Does it not bother you that your various and vast achievements in both the academic and spiritual realms are completely overshadowed by your domestication and motherhood?
Your website reports:
“Sue Bohlin is an associate speaker with Probe Ministries. She attended the University of Illinois, and has been a Bible teacher and conference speaker for over 25 years. She serves as a Mentoring Mom for MOPS (Mothers of Pre-Schoolers), and on the board of Living Hope Ministries, a Christ-centered outreach to those wanting to leave homosexuality. She is also a professional calligrapher and the webservant for Probe Ministries; but most importantly, she is the wife of Dr. Ray Bohlin and the mother of their two grown sons.”
Does it not hurt to define your life through your involvement with others? Does this proliferation of the values dictated by our patriarchal society not cause you distress?
Wow, what great questions! I’m so glad you asked!
First of all, what does “domestication” mean? I’m thinking that to you, it may mean something negative and contemptuous. The root word comes from the Latin “domus,” home, which is exactly what is most important to me because home is about family (and not the structure in which we live). But it has taken on a negative connotation as if a woman’s true fulfillment is found outside the home, so anything that connects her to home and family is sadly restrictive. (Thank you Betty Friedan et al.. . .)

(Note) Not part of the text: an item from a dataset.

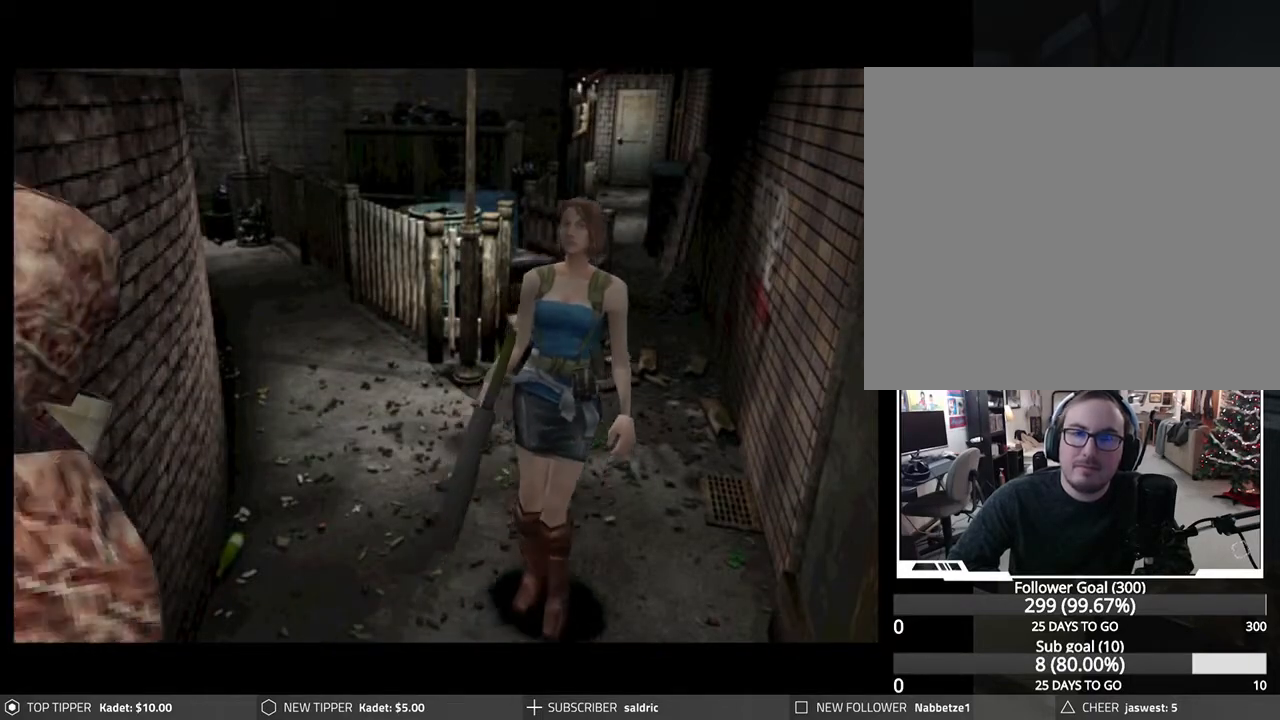
{"buttons": ["R1"], "left_stick": "center", "events": []}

I have been blessed to be able to live a rich and varied life, but all of my “achievements” pale markedly compared to the sweetness of my most important relationships with my husband and sons. For example, my work as a speaker and writer and webservant for Probe Ministries, as wonderful as that is, can’t begin to hold a candle to the joy of loving and influencing the men God has given me to love and influence. I believe that God means for women to be most deeply fulfilled by our relationships, because He made us so relational. My “mark” on the world, I assure you, is far greater in my various relationships compared to the lectures I’ve given or the website I built. You might not ever be able to see the difference I make as Ray’s wife or Curt and Kevin’s mom, but believe me, as they all make their marks on the world, I can see it.

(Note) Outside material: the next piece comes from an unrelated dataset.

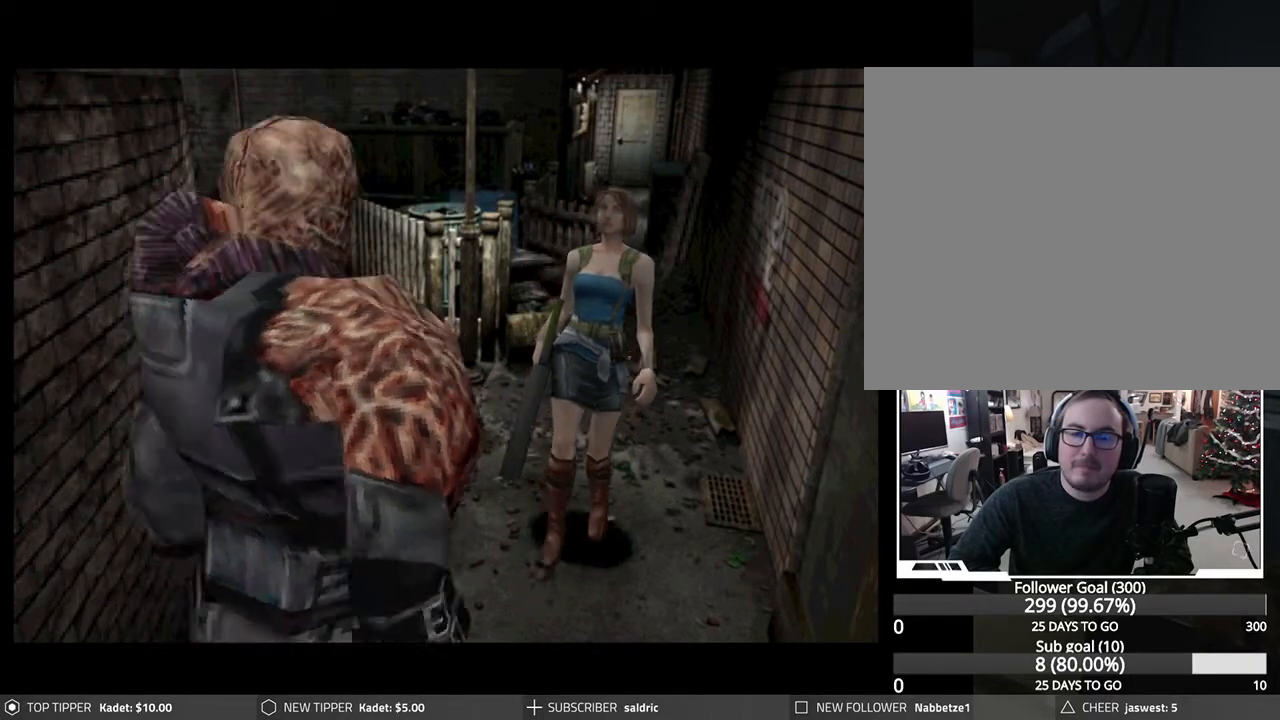
{"buttons": ["R1"], "left_stick": "center", "events": []}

Doesn’t it hurt, you ask, to define my life through my involvement with others? In other words, to define my life through my relationships? I wish you could see the huge smile on my heart as I think about your question. . . because ultimately, I think we were created to define our lives exactly that way. What makes my life worth living is my strong and healthy relationship first of all with my Creator, from whom I find out what I was made for, what I was made to do, and thus find my fulfillment in walking out the sense of “I was made for this!!” My “achievements in the academic and spiritual realms” are only a small part of what God made me for, as His beloved daughter and friend. Since that is how I define myself–as a cherished child of God–then no matter what happens in any other dimension of my life, I do not fear being rocked by the loss of what defines me. Should I lose my family, God forbid, that will not change my identity. Should I lose my vision or my voice or my mobility or my mind, that will not change my identity, since my identity and my definition is not found in those things.

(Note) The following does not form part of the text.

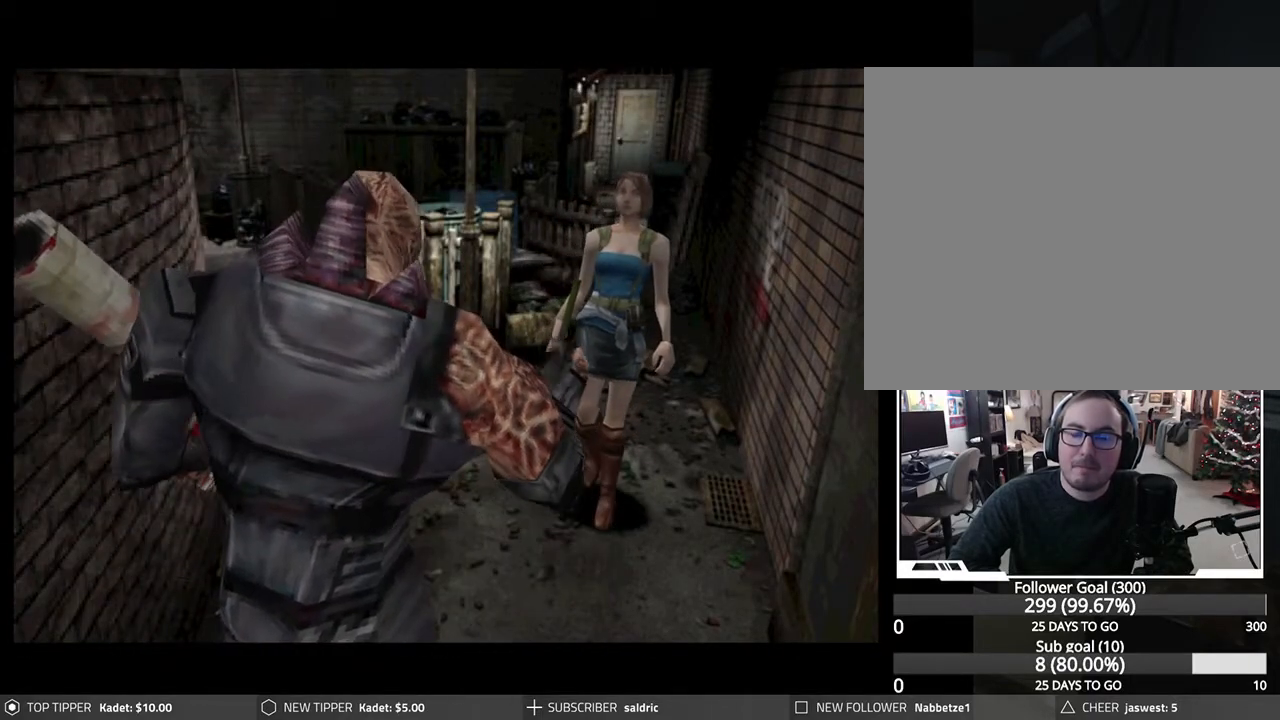
{"buttons": ["R1"], "left_stick": "center", "events": []}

You also ask, “Does this proliferation of the values dictated by our patriarchal society not cause you distress?” Not at all, because I don’t see patriarchy as evil; I see it as a God-ordained chain of authority. Of course, it is complicated by the fact that every single human being on the planet is broken and sinful and infected by a rebellious spirit, but that doesn’t make patriarchy inherently wrong. I’m smiling again because I know that patriarchy is another one of those contempt-filled words in the academy (especially at the University of Texas! How many women’s studies profs have you studied under?). Yet from my understanding of scripture and of feminism, an authority structure that points to God as loving Father makes me feel secure, not subjugated, and beloved, not bitter.
I’m also aware that I may well come off to you as naïve and uneducated in The Ways Of The World, needing to be shown how truly sad and imprisoned by my misbeliefs I am. But that’s one of the joys of being over 50 and seeing how incredibly loving and kind and generous God has been to me, personally, in 30+ years of walking with Him and deriving my identity and direction from Him: I know too much about how good life is lived according to His values to be bothered by what feminist thought thinks of my life.
Here’s the thing, ______: when I am an old woman, at the end of my life, it really won’t matter what I have accomplished in the world’s eyes. What will matter is how much I loved and was loved, how much and how deeply I influenced and impacted people’s lives. That’s ultimately about relationships. My sister is a hospice nurse and she sees people dying every day. They never want to be surrounded by their diplomas or their trophies or their certificates of achievements, but by their family and friends. I think that says something profound about what ultimately matters.
Thank you so much for asking so I could share my heart with you.